I have several ideas for web apps that I would like to pursue. I would love to begin working on one of them, but do not have a great programming background (my current capability is in front end design/UX). I am planning on spending as much time as possible over the last year of my degree teaching myself a major web-focused programming language (such as Python, Ruby, or PHP). However my current time constraints don't allow me enough time to do everything myself.<p>My questions are these:<p>Is using a service such as Elance or Guru to pay for some help a viable way to begin working on a prototype of an app?<p>If so, how is the best way to approach this sort of a situation?
======
snorkel
I've tried it. The code quality was OK but it took a lot of time just to
document and explain the project to each coder over email, and time to do
progress checks with each coder, answer their questions, and generally keep
everyone coordinated with what others were working on. At some point I
realized I was documenting the project in such detail and coordinating every
step of it that it was faster to code it all myself. I would still outsource
graphic design elements because I'm a better coder than artist.

------
teej
Depends. I know a guy with no programming skill who had an idea. Take that
flash helicopter game people like to play and put it on Facebook.
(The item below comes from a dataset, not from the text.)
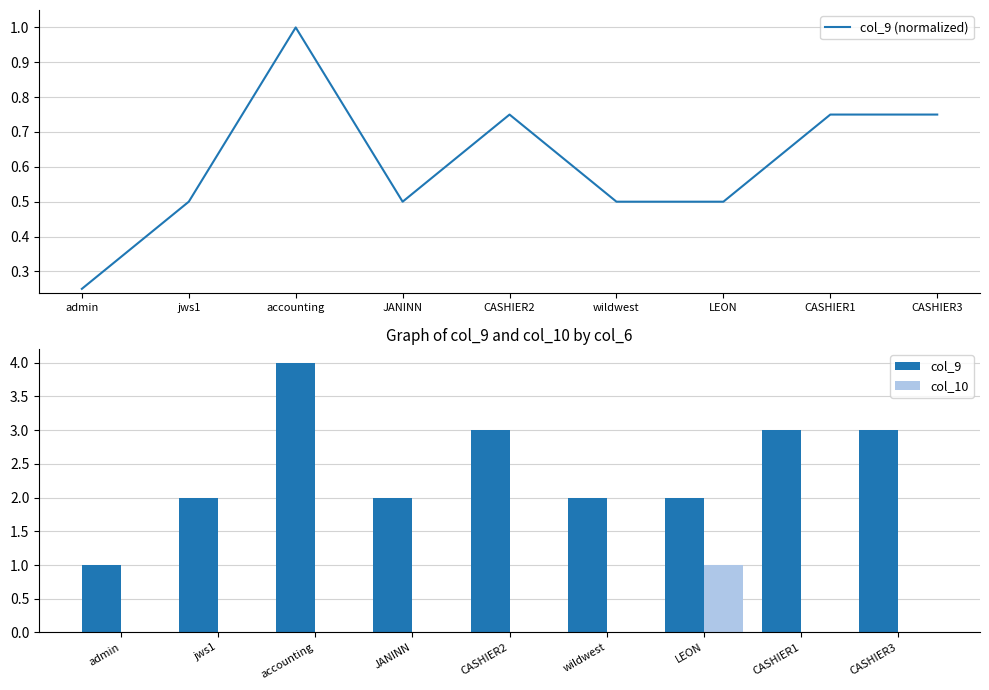

List the series in order of their peak value, lowest first.

col_9 (normalized), col_10, col_9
He hired a
Russian guy through elance to do the flash, and a brilliant guy in Virginia
through IRC to do the PHP. His app got big and he sold it six months later for
a significant chunk of cash.

------
dsil
Slow down, take what spare time you have and learn django or ruby on rails. Go
through some tutorials, struggling and learning as you go. By the time you
graduate you'll be so much more powerful, and glad you did.

------
babul
<http://news.ycombinator.com/user?id=ojbyrne> built Digg for $10 per hour (and
a total cost of ~$200) and was hired through elance...
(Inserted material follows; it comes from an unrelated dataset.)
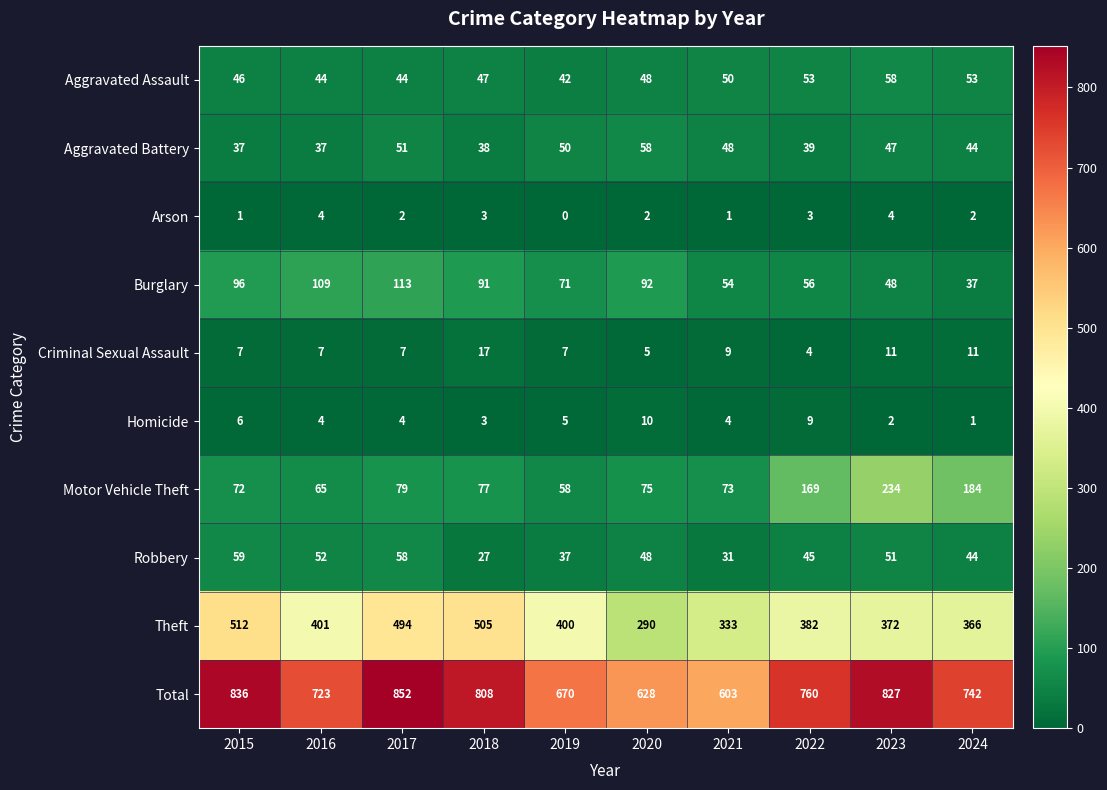

Count the Aggravated Assault values in the range 44 to 53.

8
<http://digg.com/programming/Digg_com_created_for_only_200_00>

...so you _can_ get your ideas implemented well at a low cost, but what you do
with it then and how you progress is really the hard part.

------
ahpeeyem
I haven't actually got anything done through any of these sites but I have
some friends who have, and I think it can be hit and miss with regard to the
quality of developers on the sites.

An idea I'd like to try is a small guinea-pig project that you would use to
find the better developers - get them to build it and see what the quality is
like. It may cost a bit up-front but if you find good developers you could
save yourself a lot of money and get a lot better results on a real project.

------
steveeq1
It can be, but like Paul Graham says it all depends on your ability of
identifying a good programmer. I made the mistake of not interviewing the
candidates well enough and wasted a month's worth of time and labor because of
it. Most people on the site, from my experience, are 3rd world country
programmers with the equivalent of a degree from Devry.
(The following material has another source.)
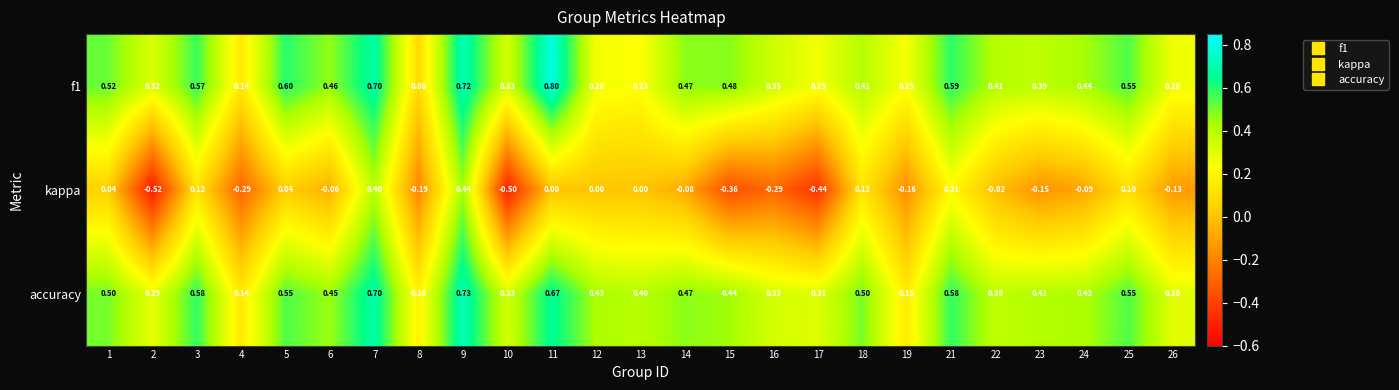

How many data points does each series have?

25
My advice is just to learn the language and do it yourself. You will probably
have to modify the site in the long run anyway.

------
vaksel
the problem with freelancers...is the programmers get overwhelmed. A crappy
little app that would take someone decent 2 weeks to program, will end up
taking 8-10 months. Because the guy is juggling your project with 20 other
ones.

But yeah, if you have no other option freelancing sites are the way to go. At
least this way you can get the basic site up, and then have something to offer
to get a decent programmer as a co-founder.

------
ejs
I would just pick one project and focus on it, learn and implement it... then
the others will become easier and easier.

Might want to do the one you are least interested in first, since the code
quality will probably not be too good.

------
bisi
Elance is not a bad place to start ut you can look on Killerstartups.com and
when you see a site you like email them and ask them for a referal .

------
abdulqabiz
I think, there are really smart service providers. You have to just choose one
from bids.